[EXTRACTED INFORMATION]:
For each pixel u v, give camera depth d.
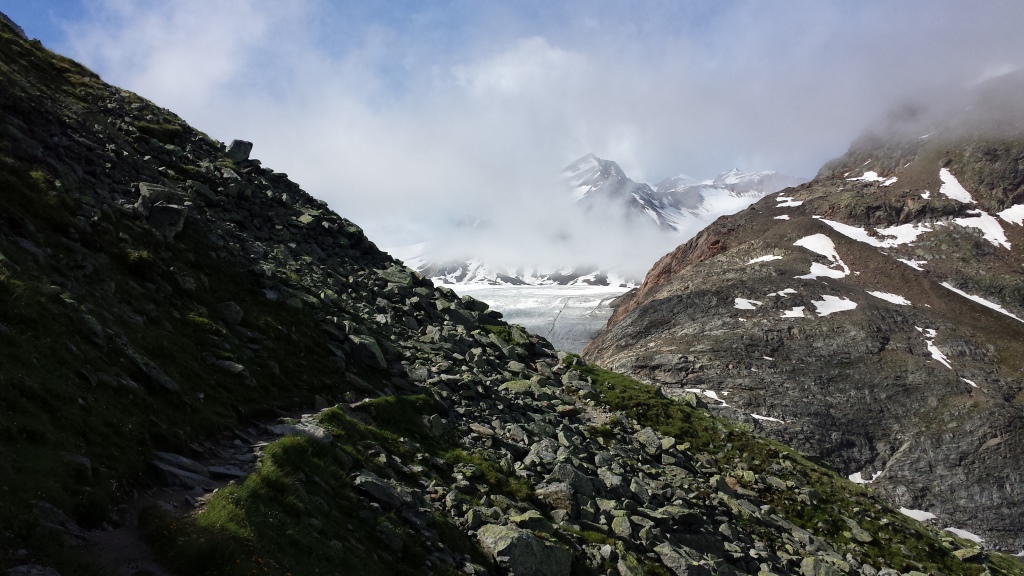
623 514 36.47
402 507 26.50
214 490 20.25
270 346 34.69
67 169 35.91
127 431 20.28
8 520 13.75
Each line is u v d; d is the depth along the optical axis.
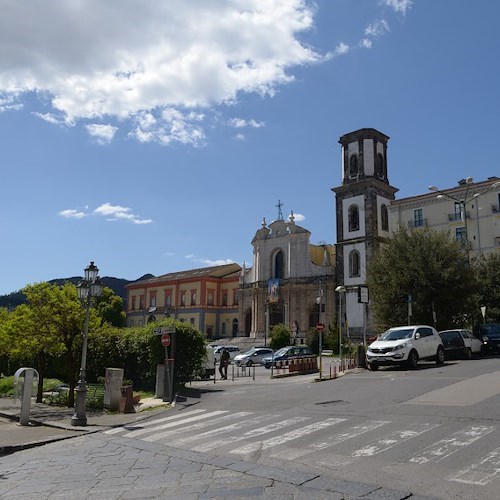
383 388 16.28
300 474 7.65
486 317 40.12
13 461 10.67
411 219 55.53
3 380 26.08
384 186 56.88
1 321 26.42
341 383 19.48
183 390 21.81
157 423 14.08
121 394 18.12
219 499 6.76
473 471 7.22
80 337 21.09
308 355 40.38
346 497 6.49
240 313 74.94
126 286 97.75
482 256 44.06
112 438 12.48
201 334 23.89
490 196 51.06
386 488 6.75
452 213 53.03
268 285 69.44
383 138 58.59
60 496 7.49
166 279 90.81
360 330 54.09
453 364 24.12
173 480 7.93
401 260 35.69
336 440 9.62
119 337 25.47
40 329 20.48
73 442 12.52
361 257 55.44
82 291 15.95
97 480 8.29
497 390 14.06
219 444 10.29
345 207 57.62
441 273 33.94
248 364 43.28
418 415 11.31
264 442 10.00
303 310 66.25
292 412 13.14
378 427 10.40
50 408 19.66
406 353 22.48
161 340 21.78
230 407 15.37
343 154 58.78
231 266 88.62
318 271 66.12
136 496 7.21
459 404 12.32
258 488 7.12
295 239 68.69
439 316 34.25
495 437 8.96
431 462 7.77
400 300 35.19
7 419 17.31
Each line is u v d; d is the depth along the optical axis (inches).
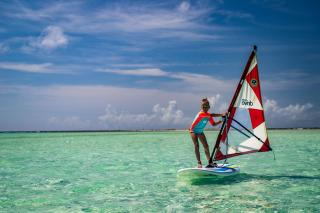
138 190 388.8
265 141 433.4
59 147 1283.2
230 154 444.5
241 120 442.0
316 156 776.3
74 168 604.4
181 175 435.2
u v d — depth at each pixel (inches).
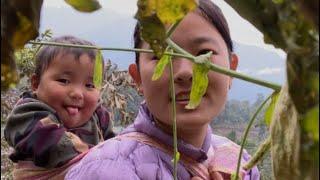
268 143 26.6
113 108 105.0
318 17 11.5
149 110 47.1
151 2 19.8
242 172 43.3
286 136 17.8
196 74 24.8
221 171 47.5
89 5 19.8
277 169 18.3
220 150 49.8
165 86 43.5
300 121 13.3
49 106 76.9
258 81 23.5
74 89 78.2
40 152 69.7
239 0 16.0
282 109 18.0
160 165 46.3
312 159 12.2
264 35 15.2
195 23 44.2
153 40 20.2
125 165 45.8
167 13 19.5
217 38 45.2
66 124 78.1
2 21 16.1
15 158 73.5
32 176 71.5
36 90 79.7
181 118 43.9
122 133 50.5
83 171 47.2
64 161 69.9
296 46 13.4
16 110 74.1
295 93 13.4
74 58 78.0
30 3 16.4
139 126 48.7
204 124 44.8
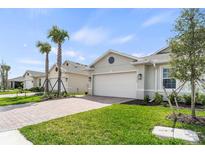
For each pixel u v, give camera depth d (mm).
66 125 5742
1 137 4770
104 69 16406
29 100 13750
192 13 6473
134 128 5340
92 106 10164
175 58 6855
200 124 5938
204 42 6254
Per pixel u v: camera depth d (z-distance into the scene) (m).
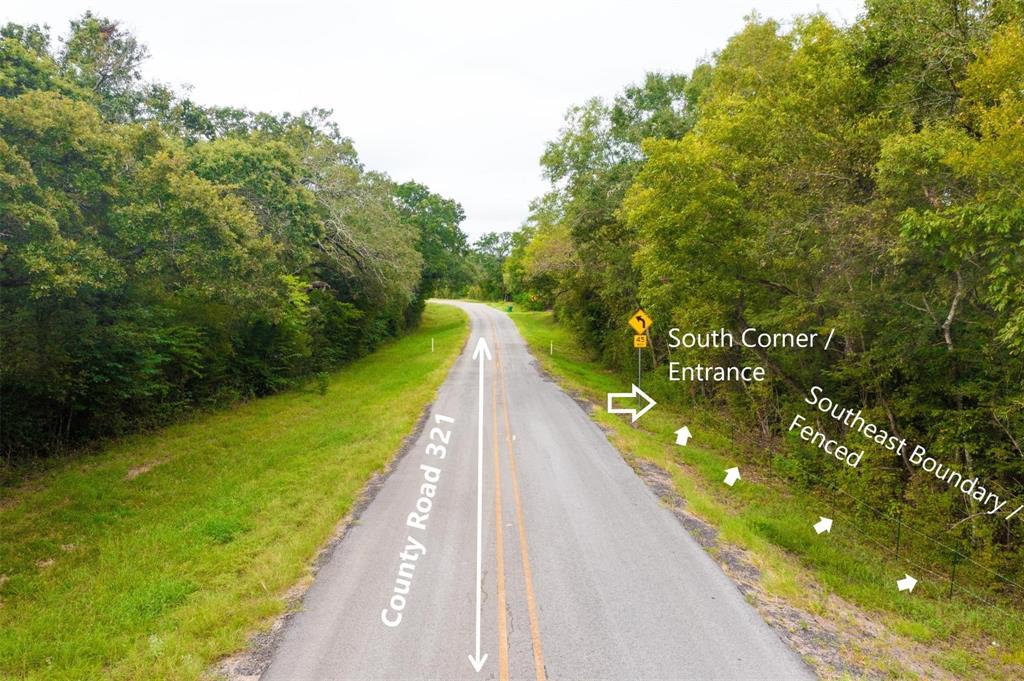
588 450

[WHAT THE TASK REQUIRES]: The images in the entries above should be left out; please reproduce exactly the lines from the first through the one containing "59 147 1283.2".

[ANSWER FOR THIS EXERCISE]:
For each pixel u v, give camera depth d.
623 514 36.47
402 507 26.50
214 490 20.25
270 346 34.69
67 169 35.91
127 431 20.28
8 520 13.75
Each line is u v d; d is the depth along the optical axis.
383 388 16.28
300 474 7.65
486 317 40.12
13 461 10.67
411 219 55.53
3 380 26.08
384 186 56.88
1 321 26.42
341 383 19.48
183 390 21.81
157 423 14.08
121 394 18.12
219 499 6.76
473 471 7.22
80 337 21.09
308 355 40.38
346 497 6.49
240 313 74.94
126 286 97.75
482 256 44.06
112 438 12.48
201 334 23.89
490 196 51.06
386 488 6.75
452 213 53.03
268 285 69.44
383 138 58.59
60 496 7.49
166 279 90.81
360 330 54.09
453 364 24.12
173 480 7.93
401 260 35.69
336 440 9.62
119 337 25.47
40 329 20.48
73 442 12.52
361 257 55.44
82 291 15.95
97 480 8.29
497 390 14.06
219 444 10.29
345 207 57.62
441 273 33.94
248 364 43.28
418 415 11.31
264 442 10.00
303 310 66.25
292 412 13.14
378 427 10.40
50 408 19.66
406 353 22.48
161 340 21.78
230 407 15.37
343 154 58.78
231 266 88.62
318 271 66.12
136 496 7.21
459 404 12.32
258 488 7.12
295 239 68.69
439 316 34.25
495 437 8.96
431 462 7.77
400 300 35.19
7 419 17.31
Each line is u v d; d is the depth along the optical axis (inches).
138 190 388.8
265 141 433.4
59 147 1283.2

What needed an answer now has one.